To address two key challenges in vision-only 3D occupancy estimation— inaccurate depth modeling and poor generalization due to sparse LiDAR supervision—this paper proposes a tightly integrated implicit-explicit 3D occupancy network. Methodologically: (1) it jointly leverages lift-based explicit depth prediction and projection-based implicit Transformers to enhance geometric consistency in 2D-to-3D view transformation; (2) it introduces a masked encoder-decoder architecture to improve fine-grained semantic discrimination; and (3) it incorporates context-aware self-supervised losses based on depth re-rendering and image reconstruction, enabling dense, annotation-free depth supervision. Employing a lightweight image backbone, the method achieves state-of-the-art performance on Occ3D-nuScenes at the lowest resolution, with a 3.3% absolute improvement in mean Intersection-over-Union (mIoU) over the baseline.

3D occupancy perception holds a pivotal role in recent vision-centric autonomous driving systems by converting surround-view images into integrated geometric and semantic representations within dense 3D grids. Nevertheless, current models still encounter two main challenges: modeling depth accurately in the 2D-3D view transformation stage, and overcoming the lack of generalizability issues due to sparse LiDAR supervision. To address these issues, this paper presents GEOcc, a Geometric-Enhanced Occupancy network tailored for vision-only surround-view perception.

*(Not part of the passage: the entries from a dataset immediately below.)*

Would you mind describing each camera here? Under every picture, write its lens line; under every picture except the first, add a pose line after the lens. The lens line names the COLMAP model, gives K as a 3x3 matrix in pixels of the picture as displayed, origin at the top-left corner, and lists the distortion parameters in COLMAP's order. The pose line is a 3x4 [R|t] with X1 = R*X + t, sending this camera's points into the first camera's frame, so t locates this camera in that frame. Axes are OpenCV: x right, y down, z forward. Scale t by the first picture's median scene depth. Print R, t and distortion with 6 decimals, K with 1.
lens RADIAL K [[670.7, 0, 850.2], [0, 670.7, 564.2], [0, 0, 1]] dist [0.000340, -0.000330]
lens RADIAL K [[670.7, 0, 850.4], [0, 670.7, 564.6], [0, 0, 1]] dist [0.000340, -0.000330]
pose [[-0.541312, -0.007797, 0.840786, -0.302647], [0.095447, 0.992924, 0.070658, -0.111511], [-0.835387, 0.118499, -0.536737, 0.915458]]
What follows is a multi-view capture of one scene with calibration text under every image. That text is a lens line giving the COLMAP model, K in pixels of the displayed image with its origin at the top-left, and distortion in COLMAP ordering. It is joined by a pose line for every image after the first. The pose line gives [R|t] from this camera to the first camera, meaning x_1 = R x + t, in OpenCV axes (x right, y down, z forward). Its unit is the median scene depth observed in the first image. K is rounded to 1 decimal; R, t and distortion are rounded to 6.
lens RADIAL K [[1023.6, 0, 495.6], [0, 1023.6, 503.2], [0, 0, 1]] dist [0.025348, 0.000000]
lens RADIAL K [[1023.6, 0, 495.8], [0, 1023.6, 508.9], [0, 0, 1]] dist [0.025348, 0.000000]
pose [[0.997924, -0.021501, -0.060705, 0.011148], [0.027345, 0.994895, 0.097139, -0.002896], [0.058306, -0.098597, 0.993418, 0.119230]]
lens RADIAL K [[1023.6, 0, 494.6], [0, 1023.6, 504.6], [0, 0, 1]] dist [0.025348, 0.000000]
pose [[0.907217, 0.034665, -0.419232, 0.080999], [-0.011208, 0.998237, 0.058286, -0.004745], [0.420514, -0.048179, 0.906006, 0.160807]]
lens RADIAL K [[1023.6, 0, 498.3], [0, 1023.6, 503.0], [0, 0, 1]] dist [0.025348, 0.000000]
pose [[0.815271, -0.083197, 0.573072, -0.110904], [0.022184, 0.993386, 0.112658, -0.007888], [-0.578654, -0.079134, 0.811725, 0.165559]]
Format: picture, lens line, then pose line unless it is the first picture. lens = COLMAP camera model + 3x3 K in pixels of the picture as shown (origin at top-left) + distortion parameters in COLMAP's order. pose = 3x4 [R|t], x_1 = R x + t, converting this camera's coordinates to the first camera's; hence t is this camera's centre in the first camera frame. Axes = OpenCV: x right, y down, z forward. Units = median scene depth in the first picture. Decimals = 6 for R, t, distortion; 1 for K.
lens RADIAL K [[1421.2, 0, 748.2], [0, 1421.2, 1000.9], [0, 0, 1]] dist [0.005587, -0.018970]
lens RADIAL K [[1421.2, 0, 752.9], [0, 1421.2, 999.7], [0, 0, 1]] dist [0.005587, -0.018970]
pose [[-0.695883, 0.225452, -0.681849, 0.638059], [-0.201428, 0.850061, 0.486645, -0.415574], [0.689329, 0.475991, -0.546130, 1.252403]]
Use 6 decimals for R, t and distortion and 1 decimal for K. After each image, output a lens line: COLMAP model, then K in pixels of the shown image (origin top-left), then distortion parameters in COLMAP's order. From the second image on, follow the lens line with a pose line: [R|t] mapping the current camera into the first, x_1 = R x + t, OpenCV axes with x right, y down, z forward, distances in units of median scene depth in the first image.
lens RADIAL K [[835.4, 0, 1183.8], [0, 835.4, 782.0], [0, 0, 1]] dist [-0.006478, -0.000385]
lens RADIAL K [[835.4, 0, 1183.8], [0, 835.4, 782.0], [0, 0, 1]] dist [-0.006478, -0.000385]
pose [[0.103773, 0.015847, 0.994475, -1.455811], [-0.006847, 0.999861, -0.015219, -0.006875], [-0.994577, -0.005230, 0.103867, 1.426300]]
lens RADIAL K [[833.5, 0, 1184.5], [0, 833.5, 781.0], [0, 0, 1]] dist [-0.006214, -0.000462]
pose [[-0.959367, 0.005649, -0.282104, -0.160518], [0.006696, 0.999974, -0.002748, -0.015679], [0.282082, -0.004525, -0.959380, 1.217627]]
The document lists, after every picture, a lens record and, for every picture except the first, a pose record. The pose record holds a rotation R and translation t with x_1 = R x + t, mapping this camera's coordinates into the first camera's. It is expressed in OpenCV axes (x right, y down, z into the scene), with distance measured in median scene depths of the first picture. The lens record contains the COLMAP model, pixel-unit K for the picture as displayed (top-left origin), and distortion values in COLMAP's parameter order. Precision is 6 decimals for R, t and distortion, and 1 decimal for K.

Our approach is three-fold: 1) Integration of explicit lift-based depth prediction and implicit projection-based transformers for depth modeling, enhancing the density and robustness of view transformation. 2) Utilization of mask-based encoder-decoder architecture for fine-grained semantic predictions; 3) Adoption of context-aware self-training loss functions in the pertaining stage to complement LiDAR supervision, involving the re-rendering of 2D depth maps from 3D occupancy features and leveraging image reconstruction loss to obtain denser depth supervision besides sparse LiDAR ground-truths. Our approach achieves State-Of-The-Art performance on the Occ3D-nuScenes dataset with the least image resolution needed and the most weightless image backbone compared with current models, marking an improvement of 3.3% due to our proposed contributions. Comprehensive experimentation also demonstrates the consistent superiority of our method over baselines and alternative approaches.